══ Task material

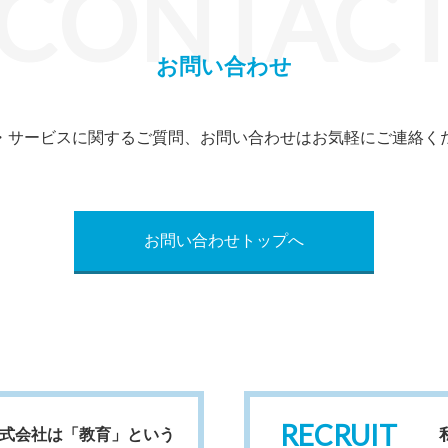
CONTAC
お問い合わせ
・サービスに関するご質問、お問い合わせはお気軽にご連絡く
お問い合わせトップへ
RECRUIT
式会社は「教育」という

════

**Your task**
Skip the pictures. Restate everything else in the records word for word.

**Expected answer**
CONTAC
お問い合わせ
・サービスに関するご質問、お問い合わせはお気軽にご連絡く
お問い合わせトップへ
RECRUIT
式会社は「教育」という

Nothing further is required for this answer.